Prisão para terroristas
A 11 de janeiro de 2002, quatro meses depois dos atentados do 11 de Setembro nos EUA, os primeiros 20 prisioneiros chegaram ao Campo de Detenção da Baía de Guantánamo. O então presidente George W. Bush criou a prisão militar, por onde passaram 779 homens.
No pico da chamada "guerra ao terror", em 2003, Gitmo (como é conhecida a base) albergou 675 prisioneiros. Multiplicaram-se as denúncias de torturas assim como de detenções sem acusação formal, com a Amnistia Internacional a dizer em 2005 que era um "gulag dos tempos modernos".
Quando Barack Obama chegou à Casa Branca, em janeiro de 2009, havia 240 prisioneiros em Guantánamo.
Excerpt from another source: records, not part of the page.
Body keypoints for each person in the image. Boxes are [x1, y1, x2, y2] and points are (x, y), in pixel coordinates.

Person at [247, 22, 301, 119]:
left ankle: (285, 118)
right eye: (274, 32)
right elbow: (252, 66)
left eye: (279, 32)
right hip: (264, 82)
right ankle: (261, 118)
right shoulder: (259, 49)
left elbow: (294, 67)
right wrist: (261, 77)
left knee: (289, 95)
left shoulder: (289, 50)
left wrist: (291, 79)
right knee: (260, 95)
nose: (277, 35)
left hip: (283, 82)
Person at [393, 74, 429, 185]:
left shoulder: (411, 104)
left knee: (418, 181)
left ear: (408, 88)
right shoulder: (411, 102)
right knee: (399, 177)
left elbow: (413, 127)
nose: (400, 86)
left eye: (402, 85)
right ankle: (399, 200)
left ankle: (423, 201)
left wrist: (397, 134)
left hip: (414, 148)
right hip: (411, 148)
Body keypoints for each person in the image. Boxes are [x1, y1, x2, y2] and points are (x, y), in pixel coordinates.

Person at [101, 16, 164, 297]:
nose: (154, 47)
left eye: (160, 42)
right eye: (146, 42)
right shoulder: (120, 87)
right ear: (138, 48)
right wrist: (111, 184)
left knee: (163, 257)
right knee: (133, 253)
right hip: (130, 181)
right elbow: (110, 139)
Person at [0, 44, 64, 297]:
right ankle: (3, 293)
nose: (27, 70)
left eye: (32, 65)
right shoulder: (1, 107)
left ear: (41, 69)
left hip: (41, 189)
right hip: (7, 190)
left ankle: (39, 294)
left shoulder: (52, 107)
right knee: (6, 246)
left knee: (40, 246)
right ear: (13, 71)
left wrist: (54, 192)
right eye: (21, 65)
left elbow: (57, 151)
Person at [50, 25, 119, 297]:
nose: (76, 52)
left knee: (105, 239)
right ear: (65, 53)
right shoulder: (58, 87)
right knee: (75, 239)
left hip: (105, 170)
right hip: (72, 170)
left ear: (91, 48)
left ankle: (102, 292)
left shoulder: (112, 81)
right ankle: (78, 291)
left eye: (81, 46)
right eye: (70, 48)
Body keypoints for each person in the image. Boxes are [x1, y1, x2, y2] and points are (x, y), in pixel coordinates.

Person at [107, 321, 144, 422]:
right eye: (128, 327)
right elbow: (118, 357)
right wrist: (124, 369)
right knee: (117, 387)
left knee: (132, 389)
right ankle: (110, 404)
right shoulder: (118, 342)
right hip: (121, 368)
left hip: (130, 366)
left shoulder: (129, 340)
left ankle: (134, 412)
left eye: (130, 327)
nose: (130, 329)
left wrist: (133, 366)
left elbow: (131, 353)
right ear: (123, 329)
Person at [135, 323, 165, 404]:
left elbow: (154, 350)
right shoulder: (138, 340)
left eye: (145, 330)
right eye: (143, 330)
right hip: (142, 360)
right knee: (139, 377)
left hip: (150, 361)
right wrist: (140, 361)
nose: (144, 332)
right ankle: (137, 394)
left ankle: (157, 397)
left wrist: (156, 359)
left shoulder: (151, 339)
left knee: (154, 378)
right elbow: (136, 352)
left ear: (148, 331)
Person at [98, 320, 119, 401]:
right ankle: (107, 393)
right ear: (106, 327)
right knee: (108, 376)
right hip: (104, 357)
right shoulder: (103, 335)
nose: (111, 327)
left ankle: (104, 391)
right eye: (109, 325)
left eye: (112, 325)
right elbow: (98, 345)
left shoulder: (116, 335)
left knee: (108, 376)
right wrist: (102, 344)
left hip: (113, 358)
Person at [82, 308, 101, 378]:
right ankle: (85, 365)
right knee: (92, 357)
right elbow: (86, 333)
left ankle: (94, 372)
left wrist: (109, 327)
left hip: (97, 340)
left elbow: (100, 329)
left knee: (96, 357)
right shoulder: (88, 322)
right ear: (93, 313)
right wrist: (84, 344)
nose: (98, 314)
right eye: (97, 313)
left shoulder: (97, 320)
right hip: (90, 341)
Em 2016, deu ordens para fechar o campo de detenção no espaço de um ano mas, quase dez anos depois, ainda lá estão 15 prisioneiros.
A ordem de Obama para fechar esbarrou no Congresso, que lhe complicou a tarefa ao travar a transferência dos detidos para prisões de alta segurança nos EUA e as transferências para países terceiros - alegando que 30% dos que tinham sido libertados haviam voltado às atividades terroristas.
No final, quando terminou o segundo mandato, ainda havia 41 detidos em Guantánamo.
Durante a presidência de Donald Trump, que recuou na ideia de fechar Guantánamo e disse até que iria aumentar a população prisional (não o fez), só houve uma libertação, pelo que Joe Biden "herdou" um total de 40 prisioneiros.
Nos últimos dias na Casa Branca, o democrata conseguiu transferir mais 11 homens, todos do Iémen, deixando a prisão com apenas 15 prisioneiros – um número menor do que o do grupo inicial que foi levado para lá.
Dos 15, o Pentágono disse que três são elegíveis para ser transferidos e outros três para que um conselho de revisão periódica possa examinar os seus casos. Dois foram condenados e sentenciados.
Um dos detidos é o arquiteto dos ataques do 11 de Setembro, Khalid Sheikh Mohammed, que este mês se declarou culpado, depois de ter chegado a acordo com os procuradores norte-americanos de que não será condenado à morte. Mas a anterior Administração estava há meses a tentar reverter esse acordo e conseguiu que este fosse suspenso.
Outro dos detidos é Abu Zubaydah, considerado um "prisioneiro vitalício", que está detido sem qualquer acusação, mas que os EUA não podem libertar. Foi um dos alvos das torturas.
Centro de migrantes
Dentro da base – que tem um McDonald's, um pub irlandês e até uma pista de bowling - existe ainda o Centro de Operações para Migrantes, que tem sido usado há décadas para as pessoas apanhadas a tentar alcançar ilegalmente os EUA de barco. A maioria são cubanos ou haitianos.
Em 1994, durante a presidência de Bill Clinton, Guantánamo tornou-se num centro para acolher os migrantes cubanos apanhados no mar (que antes disso eram levados diretamente para os EUA). Em setembro desse ano, segundo um relatório governamental, o centro chegou a acolher 45 mil pessoas (incluindo 12 mil haitianos), enquanto aguardavam uma decisão sobre o seu processo.
Contudo, segundo uma reportagem do The New York Times de setembro do ano passado, só 37 migrantes foram detidos ali entre 2020 e 2023.
O centro não tem atualmente capacidade para as 30 mil pessoas que Trump lá quer colocar, precisando de ser alargado. O presidente disse que quer usar Guantánamo para "deter os piores criminosos ilegais que ameaçam o povo americano".
Estima-se que 11 milhões de pessoas estejam a viver ilegalmente nos EUA, com 1,4 milhões a ter ordens de deportação ativas. O maior centro de detenção dos serviços de imigração norte-americanos tem espaço para duas mil pessoas, sendo a capacidade total de detenção em todo o território de 40 mil.